▸ 任务说明
把下面这篇讲词向量的文本中从“Word_embedding_understanding”到“a given document.”的这一段一字不差地抄写出来。

Word_embedding_understanding
文章目录
从one-hot 到 word2vec, 到elmo,简单介绍一下 NLP中词向量的过程。
进入正题之前,思考为什么要将词用向量来表示呢?这样可以给词语一个数学上的表示,使之可以适用于某些算法或数学模型。通常将词语表示成向量有如下两种方法: one-hot and distributed 表示法。one-hot 只有一个位置是1 其他的位置都是0,最大的特点就是数据变得稀疏,而后者属于稠密向量。前者的缺点向量是相互独立的,无法通过距离函数比如 cosine 进行相似度的比较,并且如果维度 N非常大,那么高纬度的表示也可能引发维度灾难。于是接着往下看吧…
Traditional Word Vectors
Before diving directly into Word2Vec it’s worth while to do a brief overview of some of the traditional methods that pre-date neural embeddings.
这个是用来描述文章的,有一个大的dict,然后一片文章是如何进行表示、 Bag of Words or BoW vector representations are the most common used traditional vector representation. Each word or n-gram is linked to a vector index and marked as 0 or 1 depending on whether it occurs in a given document.

▸ 数据摘录
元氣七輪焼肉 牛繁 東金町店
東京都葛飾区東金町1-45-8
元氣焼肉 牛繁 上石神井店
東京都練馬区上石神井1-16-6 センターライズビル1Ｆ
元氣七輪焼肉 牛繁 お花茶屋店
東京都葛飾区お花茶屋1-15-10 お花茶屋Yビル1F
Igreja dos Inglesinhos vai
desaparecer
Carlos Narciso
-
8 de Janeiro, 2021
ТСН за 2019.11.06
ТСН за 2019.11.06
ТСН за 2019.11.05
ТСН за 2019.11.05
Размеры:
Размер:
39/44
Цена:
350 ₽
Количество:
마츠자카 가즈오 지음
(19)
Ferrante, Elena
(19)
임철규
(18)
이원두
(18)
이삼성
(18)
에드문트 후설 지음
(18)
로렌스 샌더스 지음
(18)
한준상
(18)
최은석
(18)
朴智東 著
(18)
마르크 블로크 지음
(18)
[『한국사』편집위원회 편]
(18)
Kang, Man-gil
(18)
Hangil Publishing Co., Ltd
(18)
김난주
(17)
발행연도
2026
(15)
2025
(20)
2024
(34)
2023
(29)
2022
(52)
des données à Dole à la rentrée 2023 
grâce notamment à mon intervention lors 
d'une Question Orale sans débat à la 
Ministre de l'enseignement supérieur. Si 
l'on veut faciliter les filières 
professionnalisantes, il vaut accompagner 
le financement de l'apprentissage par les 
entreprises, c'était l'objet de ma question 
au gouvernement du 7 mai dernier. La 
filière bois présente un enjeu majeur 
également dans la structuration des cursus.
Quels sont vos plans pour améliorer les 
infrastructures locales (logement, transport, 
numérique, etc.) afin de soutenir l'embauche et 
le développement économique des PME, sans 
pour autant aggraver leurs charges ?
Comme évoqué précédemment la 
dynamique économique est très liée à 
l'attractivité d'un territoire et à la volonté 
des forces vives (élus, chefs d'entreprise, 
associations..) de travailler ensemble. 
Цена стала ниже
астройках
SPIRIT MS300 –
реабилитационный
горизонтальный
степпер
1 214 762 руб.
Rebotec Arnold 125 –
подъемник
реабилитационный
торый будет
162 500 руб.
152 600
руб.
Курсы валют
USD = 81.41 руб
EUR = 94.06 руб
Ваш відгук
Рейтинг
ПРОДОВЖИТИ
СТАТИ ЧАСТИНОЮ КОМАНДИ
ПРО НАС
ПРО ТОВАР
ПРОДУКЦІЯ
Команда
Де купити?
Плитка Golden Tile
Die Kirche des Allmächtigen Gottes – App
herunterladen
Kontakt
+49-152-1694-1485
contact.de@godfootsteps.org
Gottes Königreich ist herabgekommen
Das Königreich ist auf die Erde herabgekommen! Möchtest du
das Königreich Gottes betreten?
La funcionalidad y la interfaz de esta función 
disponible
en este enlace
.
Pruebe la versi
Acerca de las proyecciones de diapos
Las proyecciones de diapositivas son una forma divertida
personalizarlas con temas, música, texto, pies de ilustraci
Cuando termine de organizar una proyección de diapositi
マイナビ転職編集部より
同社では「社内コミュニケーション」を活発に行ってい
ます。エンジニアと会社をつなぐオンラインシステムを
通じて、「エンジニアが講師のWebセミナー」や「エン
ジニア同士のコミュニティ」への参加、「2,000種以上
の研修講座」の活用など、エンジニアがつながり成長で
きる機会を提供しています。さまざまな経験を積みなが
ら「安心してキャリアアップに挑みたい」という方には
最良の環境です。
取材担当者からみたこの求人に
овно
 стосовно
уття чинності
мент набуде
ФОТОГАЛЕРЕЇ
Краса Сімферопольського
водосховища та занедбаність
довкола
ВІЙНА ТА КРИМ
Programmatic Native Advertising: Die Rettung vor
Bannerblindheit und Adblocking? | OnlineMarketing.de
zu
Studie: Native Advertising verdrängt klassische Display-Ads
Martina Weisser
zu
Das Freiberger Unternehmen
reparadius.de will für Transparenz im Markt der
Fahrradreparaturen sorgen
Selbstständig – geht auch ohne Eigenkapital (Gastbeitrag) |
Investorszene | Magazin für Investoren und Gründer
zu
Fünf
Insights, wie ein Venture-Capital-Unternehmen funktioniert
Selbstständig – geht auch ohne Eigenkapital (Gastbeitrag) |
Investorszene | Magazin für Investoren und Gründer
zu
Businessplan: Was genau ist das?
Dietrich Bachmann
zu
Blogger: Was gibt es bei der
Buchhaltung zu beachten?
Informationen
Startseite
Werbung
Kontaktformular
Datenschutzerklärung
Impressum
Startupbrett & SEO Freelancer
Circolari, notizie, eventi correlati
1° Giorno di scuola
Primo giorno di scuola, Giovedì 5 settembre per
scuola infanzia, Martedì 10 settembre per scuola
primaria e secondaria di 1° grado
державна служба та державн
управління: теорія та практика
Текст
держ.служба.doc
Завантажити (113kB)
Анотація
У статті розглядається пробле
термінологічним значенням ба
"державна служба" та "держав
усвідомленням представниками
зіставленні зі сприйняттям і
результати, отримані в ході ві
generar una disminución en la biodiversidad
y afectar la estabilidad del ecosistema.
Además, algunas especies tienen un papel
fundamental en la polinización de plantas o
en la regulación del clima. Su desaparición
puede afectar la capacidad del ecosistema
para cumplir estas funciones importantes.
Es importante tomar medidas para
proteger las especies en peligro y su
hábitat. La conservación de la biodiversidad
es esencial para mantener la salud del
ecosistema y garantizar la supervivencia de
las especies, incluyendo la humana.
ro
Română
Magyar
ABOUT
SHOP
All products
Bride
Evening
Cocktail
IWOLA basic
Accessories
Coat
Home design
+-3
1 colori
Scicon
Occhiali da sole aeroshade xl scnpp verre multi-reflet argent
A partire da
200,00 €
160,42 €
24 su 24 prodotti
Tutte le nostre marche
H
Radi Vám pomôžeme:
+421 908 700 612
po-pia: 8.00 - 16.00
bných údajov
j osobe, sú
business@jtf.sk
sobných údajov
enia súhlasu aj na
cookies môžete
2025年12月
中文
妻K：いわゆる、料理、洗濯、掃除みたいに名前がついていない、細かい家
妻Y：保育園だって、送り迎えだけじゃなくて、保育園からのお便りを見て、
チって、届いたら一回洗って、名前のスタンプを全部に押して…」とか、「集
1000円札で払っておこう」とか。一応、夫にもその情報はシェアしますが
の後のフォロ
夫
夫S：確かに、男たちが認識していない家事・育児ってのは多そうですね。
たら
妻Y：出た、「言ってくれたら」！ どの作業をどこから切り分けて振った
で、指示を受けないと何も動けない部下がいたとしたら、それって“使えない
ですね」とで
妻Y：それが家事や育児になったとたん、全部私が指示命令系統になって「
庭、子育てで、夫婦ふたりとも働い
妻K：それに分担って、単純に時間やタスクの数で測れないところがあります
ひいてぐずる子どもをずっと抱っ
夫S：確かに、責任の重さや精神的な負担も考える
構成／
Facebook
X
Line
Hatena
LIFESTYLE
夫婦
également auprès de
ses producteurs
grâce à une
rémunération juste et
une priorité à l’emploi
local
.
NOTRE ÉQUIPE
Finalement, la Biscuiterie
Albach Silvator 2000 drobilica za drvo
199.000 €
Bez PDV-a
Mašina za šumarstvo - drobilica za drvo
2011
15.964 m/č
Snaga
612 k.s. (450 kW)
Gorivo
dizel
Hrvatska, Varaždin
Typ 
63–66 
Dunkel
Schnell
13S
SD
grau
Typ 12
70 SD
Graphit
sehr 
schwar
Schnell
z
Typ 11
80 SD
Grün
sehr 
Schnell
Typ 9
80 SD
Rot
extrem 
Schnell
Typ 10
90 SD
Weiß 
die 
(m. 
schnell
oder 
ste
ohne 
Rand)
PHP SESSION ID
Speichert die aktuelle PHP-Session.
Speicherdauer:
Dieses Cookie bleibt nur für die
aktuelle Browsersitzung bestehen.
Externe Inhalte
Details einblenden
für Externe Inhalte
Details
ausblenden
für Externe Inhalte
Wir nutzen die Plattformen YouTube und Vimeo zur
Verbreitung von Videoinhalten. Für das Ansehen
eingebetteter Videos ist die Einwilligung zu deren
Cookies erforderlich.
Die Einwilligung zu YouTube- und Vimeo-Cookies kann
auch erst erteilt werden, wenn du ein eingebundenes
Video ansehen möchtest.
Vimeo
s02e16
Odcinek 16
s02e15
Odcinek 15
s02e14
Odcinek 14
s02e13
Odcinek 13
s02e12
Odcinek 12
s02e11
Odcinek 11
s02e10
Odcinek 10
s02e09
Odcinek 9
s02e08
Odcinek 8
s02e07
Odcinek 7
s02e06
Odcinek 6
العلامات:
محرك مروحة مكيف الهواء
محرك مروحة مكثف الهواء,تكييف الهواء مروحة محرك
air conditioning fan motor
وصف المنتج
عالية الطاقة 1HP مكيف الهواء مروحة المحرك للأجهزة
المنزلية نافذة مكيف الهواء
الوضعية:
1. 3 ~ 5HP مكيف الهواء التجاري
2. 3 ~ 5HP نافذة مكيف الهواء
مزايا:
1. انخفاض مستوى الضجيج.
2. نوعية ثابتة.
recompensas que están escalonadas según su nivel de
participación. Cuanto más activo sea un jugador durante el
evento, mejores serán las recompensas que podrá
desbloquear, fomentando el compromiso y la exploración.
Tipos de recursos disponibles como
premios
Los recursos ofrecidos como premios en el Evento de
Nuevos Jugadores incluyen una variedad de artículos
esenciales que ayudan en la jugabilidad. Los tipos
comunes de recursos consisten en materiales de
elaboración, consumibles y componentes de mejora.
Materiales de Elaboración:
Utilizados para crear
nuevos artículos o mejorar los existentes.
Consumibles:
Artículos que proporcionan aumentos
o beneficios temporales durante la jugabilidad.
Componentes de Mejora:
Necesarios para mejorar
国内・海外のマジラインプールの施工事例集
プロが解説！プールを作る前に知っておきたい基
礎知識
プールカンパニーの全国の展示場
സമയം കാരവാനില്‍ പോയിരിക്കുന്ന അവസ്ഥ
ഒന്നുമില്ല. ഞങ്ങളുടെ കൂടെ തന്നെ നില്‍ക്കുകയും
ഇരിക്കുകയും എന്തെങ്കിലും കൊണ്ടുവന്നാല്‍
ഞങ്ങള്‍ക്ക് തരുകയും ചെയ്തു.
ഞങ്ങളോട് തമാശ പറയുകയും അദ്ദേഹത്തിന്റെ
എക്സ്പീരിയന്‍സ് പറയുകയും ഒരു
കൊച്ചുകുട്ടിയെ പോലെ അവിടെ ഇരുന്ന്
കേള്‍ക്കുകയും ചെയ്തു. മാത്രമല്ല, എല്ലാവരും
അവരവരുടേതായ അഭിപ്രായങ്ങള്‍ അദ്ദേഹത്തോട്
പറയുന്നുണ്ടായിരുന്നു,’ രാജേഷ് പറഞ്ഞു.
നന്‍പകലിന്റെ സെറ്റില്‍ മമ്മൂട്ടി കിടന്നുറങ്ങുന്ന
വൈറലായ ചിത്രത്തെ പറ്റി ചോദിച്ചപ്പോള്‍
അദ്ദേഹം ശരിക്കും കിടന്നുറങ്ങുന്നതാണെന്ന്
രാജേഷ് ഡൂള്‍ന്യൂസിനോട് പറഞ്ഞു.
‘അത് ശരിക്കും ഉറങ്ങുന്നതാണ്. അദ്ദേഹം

▸ 练习答案
Word_embedding_understanding
文章目录
从one-hot 到 word2vec, 到elmo,简单介绍一下 NLP中词向量的过程。
进入正题之前,思考为什么要将词用向量来表示呢?这样可以给词语一个数学上的表示,使之可以适用于某些算法或数学模型。通常将词语表示成向量有如下两种方法: one-hot and distributed 表示法。one-hot 只有一个位置是1 其他的位置都是0,最大的特点就是数据变得稀疏,而后者属于稠密向量。前者的缺点向量是相互独立的,无法通过距离函数比如 cosine 进行相似度的比较,并且如果维度 N非常大,那么高纬度的表示也可能引发维度灾难。于是接着往下看吧…
Traditional Word Vectors
Before diving directly into Word2Vec it’s worth while to do a brief overview of some of the traditional methods that pre-date neural embeddings.
这个是用来描述文章的,有一个大的dict,然后一片文章是如何进行表示、 Bag of Words or BoW vector representations are the most common used traditional vector representation. Each word or n-gram is linked to a vector index and marked as 0 or 1 depending on whether it occurs in a given document.